Defense co-counsel Brandon Little asked Cynthia Fortner if there were other cars around Meeks when she saw him on Cherokee Avenue, and she replied that there were none. Little concluded his cross examination by subtly challenging the detailed consistency of the two witnesses’ accounts, pointing out that, as a couple, the Fortners had time to talk to each other about the incident before giving their written statements to an Alabama State Trooper the next day.
Prosecutors then called to the stand Dr. Annalise Sorrentino, a UAB professor and the pediatric emergency specialist who was on duty at Children’s of Alabama the evening Curt Wilson was brought to the hospital’s emergency room. A nationally-recognized lecturer in pediatric emergency medicine, she was sworn in as an expert witness.

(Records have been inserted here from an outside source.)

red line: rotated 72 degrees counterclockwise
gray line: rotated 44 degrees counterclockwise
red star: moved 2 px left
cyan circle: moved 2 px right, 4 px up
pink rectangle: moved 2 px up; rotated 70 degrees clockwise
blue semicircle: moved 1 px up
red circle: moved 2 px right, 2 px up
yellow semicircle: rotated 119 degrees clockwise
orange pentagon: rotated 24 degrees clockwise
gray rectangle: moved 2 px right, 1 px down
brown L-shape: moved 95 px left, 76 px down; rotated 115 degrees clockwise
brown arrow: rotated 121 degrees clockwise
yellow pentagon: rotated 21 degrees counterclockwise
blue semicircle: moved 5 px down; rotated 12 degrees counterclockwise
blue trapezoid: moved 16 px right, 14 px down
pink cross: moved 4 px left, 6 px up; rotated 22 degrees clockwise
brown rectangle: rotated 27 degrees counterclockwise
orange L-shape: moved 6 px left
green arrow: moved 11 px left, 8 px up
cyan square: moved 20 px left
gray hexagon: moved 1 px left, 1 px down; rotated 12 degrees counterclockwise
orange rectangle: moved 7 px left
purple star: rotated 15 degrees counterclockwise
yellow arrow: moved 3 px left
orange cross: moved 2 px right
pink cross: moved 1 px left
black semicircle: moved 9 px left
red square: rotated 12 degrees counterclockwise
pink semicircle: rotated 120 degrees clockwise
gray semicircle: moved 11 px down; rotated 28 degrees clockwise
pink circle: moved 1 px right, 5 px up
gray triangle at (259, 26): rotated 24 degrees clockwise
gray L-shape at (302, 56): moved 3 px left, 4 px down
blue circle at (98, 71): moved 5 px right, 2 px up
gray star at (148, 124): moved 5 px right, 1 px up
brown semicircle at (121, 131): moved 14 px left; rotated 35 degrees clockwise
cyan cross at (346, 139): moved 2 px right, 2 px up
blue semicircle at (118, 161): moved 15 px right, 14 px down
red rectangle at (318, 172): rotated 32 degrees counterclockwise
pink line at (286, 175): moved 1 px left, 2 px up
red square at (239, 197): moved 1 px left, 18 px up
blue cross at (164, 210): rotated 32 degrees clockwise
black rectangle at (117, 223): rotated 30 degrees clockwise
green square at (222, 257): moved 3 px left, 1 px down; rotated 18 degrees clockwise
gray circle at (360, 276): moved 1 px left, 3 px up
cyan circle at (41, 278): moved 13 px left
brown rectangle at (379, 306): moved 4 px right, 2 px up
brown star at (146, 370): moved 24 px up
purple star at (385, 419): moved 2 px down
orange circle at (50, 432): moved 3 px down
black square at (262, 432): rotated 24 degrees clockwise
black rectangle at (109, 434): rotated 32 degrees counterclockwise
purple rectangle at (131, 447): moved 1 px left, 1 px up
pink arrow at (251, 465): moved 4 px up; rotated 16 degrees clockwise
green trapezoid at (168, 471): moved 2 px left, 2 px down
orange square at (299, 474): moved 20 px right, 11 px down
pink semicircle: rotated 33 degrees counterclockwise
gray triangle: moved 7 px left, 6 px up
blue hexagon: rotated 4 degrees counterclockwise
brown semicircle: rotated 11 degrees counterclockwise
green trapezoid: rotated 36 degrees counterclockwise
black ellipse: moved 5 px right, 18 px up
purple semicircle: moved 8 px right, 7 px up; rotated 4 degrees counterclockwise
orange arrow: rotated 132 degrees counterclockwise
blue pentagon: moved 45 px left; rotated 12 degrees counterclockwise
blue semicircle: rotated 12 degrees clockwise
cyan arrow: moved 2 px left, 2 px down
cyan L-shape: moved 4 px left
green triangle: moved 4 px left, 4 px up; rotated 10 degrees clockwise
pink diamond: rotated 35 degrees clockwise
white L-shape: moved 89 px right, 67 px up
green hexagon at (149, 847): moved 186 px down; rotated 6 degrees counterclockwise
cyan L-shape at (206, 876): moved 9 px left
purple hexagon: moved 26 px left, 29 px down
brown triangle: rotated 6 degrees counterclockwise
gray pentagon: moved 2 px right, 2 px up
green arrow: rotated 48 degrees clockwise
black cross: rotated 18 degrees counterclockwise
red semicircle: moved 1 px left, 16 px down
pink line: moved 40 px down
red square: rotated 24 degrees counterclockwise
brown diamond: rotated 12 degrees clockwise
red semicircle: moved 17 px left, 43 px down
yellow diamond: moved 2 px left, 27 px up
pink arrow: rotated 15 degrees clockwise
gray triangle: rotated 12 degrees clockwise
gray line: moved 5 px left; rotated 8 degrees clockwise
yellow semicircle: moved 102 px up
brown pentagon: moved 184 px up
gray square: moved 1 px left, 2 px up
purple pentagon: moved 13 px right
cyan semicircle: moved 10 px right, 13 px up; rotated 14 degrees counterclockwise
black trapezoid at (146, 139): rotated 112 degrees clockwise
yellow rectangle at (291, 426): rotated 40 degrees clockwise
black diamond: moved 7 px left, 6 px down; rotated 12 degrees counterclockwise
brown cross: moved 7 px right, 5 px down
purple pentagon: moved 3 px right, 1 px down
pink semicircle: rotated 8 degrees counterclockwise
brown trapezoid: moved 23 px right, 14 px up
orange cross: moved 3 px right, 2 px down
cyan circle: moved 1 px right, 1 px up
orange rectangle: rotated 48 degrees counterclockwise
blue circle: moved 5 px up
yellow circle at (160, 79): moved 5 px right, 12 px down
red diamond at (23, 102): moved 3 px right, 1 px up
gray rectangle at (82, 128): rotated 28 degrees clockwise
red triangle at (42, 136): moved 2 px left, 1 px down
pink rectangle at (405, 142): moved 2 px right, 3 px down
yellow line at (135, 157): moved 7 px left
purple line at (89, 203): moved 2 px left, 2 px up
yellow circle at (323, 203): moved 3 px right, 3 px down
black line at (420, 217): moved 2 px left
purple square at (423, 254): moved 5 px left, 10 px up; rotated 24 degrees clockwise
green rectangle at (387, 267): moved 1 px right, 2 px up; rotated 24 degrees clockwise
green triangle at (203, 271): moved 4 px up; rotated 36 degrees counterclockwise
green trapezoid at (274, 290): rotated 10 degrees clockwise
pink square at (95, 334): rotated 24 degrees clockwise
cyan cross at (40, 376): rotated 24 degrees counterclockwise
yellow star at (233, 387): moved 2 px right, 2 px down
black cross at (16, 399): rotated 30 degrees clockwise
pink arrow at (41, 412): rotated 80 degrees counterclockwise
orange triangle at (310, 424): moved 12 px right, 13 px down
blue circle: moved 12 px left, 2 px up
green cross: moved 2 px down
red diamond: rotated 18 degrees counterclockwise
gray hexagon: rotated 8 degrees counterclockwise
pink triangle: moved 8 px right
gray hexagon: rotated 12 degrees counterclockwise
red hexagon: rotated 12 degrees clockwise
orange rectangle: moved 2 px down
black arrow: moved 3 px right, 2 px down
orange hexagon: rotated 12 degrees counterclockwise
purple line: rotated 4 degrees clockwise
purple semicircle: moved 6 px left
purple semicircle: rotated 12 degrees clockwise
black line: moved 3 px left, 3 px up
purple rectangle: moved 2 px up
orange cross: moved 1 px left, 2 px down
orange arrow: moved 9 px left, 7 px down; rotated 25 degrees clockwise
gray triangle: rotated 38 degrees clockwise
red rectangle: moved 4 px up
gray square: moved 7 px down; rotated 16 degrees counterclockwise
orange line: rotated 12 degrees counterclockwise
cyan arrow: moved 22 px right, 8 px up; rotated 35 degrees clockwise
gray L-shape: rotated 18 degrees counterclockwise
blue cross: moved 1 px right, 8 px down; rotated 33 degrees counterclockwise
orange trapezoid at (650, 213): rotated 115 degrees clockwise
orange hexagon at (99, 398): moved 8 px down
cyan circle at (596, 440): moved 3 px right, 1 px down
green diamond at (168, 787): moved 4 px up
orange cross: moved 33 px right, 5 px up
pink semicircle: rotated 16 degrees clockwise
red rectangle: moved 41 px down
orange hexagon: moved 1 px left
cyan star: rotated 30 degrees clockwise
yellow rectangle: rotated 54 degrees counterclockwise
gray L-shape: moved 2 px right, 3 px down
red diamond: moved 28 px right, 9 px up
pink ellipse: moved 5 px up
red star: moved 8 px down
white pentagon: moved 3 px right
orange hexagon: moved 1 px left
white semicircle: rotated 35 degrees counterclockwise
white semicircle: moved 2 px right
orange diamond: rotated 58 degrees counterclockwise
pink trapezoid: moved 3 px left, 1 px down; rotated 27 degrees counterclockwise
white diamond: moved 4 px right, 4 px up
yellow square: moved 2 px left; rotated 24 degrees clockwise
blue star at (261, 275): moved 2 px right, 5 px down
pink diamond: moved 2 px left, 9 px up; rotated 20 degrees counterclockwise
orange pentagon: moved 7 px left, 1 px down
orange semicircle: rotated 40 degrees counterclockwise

With Sorrentino on the stand, prosecutors entered Curt Wilson’s ER chart into evidence. The doctor presented a detailed account of Curt Wilson’s injuries, noting mainly that, while he had no obvious external signs of major trauma, he had head injuries, no pulse (CPR was administered enroute and continued to the ER), and decreased breath sounds on one side when being bagged. He was pronounced dead, according to Sorrentino, of “blunt force trauma.”
On cross examination, Berry noted that “blunt force trauma” is a vague term, and that no tests were run on Curt Wilson.
Sorrentino countered, “He was never stable enough.”
Berry argued that, in a criminal case, an autopsy should have been performed. Then, pointing his finger at Sorrentino, he stated, “You can’t testify with medical certainty as to cause of death without running tests.”
The prosecution then turned to emergency responders:
- State Trooper Rodney Wallace, who had been dispatched to the wreck, described the scene he saw when he arrived.
- Cullman Emergency Medical Services (EMS) paramedic Will Waters described the extrication of Curt Wilson from the vehicle, saying, “This is probably the most difficult extrication I’ve had in 20 years.”
- Cullman EMS Director and Air Evac Lifeteam flight medic James Curtis described intubating Curt Wilson while he was still pinned in the wreckage, noting that his respiration was “slow and inadequate to sustain life.” James Curtis began performing CPR after Curtis Wilson was removed from the truck, then flew to Children’s with the boy, starting CPR again when Wilson went back into cardiac arrest.
The defense team did not cross examine the first three responders but did question Cullman EMS paramedic Enoch Hayes when he took the stand to share his on-scene assessment of Meeks. Hayes stated that Meeks did seem to be aware of the wreck, was able to give his name or other personal information and smelled of alcohol. The paramedic admitted that severe high blood sugar could cause a person to smell like alcohol but added that a blood test conducted on Meeks showed a normal blood sugar level.
On cross examination, Little stated that the written EMS record noted only the smell of alcohol and no other signs of intoxication, and that certain notes in the report seemed to point to the opposite. Then, under prosecution redirect, Hayes told the jury that the EMS written report would contain only information pertinent to medical treatment.
Prosecutors are set to present their last witness Thursday morning before turning over the case to the defense.